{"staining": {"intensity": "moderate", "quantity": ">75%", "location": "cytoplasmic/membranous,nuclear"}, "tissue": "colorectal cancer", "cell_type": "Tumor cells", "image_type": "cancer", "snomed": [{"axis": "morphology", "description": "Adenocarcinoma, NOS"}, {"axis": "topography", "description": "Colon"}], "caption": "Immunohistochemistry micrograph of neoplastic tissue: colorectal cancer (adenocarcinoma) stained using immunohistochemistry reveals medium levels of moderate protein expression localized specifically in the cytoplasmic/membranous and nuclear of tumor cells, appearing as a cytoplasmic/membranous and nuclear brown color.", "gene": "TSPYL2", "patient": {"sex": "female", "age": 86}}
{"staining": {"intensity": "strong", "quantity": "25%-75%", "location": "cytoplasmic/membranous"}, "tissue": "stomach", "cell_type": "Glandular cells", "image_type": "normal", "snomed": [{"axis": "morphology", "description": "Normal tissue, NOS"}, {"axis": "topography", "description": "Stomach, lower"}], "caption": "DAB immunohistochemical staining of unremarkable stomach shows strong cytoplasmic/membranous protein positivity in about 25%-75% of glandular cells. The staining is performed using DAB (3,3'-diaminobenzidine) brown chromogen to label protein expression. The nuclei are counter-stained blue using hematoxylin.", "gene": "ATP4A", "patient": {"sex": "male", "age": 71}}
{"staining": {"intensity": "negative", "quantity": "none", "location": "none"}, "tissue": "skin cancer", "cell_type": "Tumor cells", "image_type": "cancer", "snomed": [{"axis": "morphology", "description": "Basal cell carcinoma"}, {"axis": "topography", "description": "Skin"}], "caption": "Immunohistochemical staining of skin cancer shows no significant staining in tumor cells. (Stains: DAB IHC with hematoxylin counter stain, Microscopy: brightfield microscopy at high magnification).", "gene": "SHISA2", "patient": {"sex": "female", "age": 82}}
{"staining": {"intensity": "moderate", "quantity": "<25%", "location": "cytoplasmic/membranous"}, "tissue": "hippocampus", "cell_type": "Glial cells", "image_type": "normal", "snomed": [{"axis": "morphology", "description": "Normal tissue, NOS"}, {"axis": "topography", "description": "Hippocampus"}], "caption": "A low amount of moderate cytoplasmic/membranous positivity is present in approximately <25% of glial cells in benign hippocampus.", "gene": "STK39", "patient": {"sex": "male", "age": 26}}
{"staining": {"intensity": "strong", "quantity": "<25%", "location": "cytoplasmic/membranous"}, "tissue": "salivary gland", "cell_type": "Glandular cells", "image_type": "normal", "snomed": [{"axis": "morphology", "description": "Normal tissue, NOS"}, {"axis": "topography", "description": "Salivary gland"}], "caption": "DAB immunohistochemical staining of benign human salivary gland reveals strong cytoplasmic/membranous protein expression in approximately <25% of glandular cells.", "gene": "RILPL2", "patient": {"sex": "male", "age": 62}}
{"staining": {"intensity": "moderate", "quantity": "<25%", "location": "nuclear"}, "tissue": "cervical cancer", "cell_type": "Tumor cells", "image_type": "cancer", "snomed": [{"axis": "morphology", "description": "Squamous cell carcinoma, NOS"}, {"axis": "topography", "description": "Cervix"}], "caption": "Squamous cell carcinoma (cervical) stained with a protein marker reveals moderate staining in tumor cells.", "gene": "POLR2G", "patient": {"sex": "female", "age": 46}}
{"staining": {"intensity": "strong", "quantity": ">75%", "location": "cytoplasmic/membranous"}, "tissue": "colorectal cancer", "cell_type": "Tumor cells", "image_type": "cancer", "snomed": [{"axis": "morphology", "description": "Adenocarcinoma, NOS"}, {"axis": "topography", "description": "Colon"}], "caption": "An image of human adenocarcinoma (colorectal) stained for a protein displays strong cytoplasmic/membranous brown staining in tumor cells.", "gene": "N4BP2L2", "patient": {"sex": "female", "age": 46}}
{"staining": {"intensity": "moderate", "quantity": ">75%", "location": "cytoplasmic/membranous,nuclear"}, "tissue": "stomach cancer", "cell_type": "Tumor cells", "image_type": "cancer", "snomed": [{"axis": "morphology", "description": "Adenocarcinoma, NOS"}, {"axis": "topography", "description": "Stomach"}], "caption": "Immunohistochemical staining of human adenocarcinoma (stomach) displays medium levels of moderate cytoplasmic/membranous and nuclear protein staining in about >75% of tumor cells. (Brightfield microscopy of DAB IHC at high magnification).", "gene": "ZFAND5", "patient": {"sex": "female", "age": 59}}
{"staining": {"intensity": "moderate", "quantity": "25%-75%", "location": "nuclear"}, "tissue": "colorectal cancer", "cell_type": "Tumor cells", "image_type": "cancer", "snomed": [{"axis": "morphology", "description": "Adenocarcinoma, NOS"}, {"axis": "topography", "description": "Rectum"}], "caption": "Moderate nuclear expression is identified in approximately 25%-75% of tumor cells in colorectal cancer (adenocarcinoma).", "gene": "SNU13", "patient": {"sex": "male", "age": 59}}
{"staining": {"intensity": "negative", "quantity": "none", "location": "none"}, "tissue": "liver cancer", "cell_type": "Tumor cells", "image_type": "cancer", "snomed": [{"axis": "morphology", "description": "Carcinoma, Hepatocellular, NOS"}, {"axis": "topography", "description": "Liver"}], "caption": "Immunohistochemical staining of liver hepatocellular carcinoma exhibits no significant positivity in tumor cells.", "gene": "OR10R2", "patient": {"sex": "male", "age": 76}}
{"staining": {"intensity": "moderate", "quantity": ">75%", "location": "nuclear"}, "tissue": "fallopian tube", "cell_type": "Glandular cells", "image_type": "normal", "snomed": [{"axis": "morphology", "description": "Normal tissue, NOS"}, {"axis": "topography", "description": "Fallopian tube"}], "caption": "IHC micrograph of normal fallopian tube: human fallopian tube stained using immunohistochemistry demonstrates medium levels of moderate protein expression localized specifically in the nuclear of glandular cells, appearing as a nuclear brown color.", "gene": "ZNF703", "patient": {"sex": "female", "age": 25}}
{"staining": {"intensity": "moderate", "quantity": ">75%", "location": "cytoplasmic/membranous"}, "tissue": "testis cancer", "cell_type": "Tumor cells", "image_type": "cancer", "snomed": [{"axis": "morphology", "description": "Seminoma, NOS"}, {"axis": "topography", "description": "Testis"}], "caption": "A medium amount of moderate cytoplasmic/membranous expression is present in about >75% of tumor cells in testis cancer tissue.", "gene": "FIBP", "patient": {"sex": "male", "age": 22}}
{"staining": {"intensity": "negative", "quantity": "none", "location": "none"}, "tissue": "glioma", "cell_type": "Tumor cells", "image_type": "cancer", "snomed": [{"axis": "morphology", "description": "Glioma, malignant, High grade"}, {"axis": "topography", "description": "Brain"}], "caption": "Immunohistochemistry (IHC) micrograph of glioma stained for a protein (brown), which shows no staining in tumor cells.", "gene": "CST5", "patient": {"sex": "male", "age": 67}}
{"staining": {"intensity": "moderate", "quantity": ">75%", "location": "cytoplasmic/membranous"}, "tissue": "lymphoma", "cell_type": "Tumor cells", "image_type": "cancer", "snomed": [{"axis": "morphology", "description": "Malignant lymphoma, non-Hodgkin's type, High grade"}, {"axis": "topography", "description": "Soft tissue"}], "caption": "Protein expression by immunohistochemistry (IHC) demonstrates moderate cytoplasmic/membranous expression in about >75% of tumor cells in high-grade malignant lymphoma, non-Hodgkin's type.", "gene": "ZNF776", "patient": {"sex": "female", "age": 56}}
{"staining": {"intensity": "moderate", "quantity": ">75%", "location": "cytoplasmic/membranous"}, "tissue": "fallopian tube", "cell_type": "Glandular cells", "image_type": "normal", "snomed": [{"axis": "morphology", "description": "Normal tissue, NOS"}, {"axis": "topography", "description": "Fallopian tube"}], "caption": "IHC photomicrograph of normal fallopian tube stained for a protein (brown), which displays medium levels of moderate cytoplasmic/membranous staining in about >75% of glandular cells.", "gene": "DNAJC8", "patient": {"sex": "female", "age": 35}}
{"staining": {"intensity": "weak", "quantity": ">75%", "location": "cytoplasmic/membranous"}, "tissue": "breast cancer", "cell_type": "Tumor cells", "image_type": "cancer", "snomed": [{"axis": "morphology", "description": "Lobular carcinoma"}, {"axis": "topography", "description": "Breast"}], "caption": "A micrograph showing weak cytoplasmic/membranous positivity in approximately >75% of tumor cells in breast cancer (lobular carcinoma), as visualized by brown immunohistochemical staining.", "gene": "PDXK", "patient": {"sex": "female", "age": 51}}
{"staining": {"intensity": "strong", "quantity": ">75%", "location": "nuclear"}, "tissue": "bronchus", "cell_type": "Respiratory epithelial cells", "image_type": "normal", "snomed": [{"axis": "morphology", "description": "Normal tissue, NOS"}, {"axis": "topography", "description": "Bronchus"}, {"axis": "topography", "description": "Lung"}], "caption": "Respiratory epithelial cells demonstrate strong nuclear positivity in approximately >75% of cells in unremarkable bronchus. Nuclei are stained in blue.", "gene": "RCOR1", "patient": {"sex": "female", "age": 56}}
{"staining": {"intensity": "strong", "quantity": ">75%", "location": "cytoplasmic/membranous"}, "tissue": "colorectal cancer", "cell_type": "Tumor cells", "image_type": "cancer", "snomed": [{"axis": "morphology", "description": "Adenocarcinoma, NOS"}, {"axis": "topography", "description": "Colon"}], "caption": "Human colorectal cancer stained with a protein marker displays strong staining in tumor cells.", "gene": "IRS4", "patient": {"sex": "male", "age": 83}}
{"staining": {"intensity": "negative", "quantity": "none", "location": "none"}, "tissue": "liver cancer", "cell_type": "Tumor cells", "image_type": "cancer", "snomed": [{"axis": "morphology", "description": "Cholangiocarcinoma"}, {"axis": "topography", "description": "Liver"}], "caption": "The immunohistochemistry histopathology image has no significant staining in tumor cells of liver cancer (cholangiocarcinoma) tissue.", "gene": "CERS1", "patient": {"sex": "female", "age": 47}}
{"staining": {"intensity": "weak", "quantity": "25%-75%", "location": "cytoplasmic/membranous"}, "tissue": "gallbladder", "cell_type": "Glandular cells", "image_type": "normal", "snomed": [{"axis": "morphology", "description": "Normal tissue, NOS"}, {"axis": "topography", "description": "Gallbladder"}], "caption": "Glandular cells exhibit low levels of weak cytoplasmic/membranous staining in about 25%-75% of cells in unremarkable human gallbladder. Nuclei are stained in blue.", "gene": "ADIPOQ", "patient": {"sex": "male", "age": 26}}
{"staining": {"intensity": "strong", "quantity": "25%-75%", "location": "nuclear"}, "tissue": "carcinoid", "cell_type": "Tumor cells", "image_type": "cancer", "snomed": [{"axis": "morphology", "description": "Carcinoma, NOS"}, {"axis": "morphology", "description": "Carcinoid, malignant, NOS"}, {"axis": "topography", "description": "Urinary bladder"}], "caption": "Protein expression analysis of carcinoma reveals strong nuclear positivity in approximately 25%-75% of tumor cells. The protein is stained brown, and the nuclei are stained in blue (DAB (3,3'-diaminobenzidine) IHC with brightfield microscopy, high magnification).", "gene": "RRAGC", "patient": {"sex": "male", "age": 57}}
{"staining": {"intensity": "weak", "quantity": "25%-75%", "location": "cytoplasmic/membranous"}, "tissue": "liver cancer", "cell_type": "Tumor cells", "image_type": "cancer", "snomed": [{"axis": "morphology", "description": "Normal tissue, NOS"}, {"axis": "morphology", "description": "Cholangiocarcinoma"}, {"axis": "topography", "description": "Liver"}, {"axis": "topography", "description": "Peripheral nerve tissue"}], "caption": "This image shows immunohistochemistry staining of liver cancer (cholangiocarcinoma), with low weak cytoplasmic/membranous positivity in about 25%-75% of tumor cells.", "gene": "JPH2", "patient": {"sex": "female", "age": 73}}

TASK DESCRIPTION: Only lines of the material that contain the word "amount" belong in the answer; copy each one.

ANSWER:
{"staining": {"intensity": "moderate", "quantity": "<25%", "location": "cytoplasmic/membranous"}, "tissue": "hippocampus", "cell_type": "Glial cells", "image_type": "normal", "snomed": [{"axis": "morphology", "description": "Normal tissue, NOS"}, {"axis": "topography", "description": "Hippocampus"}], "caption": "A low amount of moderate cytoplasmic/membranous positivity is present in approximately <25% of glial cells in benign hippocampus.", "gene": "STK39", "patient": {"sex": "male", "age": 26}}
{"staining": {"intensity": "moderate", "quantity": ">75%", "location": "cytoplasmic/membranous"}, "tissue": "testis cancer", "cell_type": "Tumor cells", "image_type": "cancer", "snomed": [{"axis": "morphology", "description": "Seminoma, NOS"}, {"axis": "topography", "description": "Testis"}], "caption": "A medium amount of moderate cytoplasmic/membranous expression is present in about >75% of tumor cells in testis cancer tissue.", "gene": "FIBP", "patient": {"sex": "male", "age": 22}}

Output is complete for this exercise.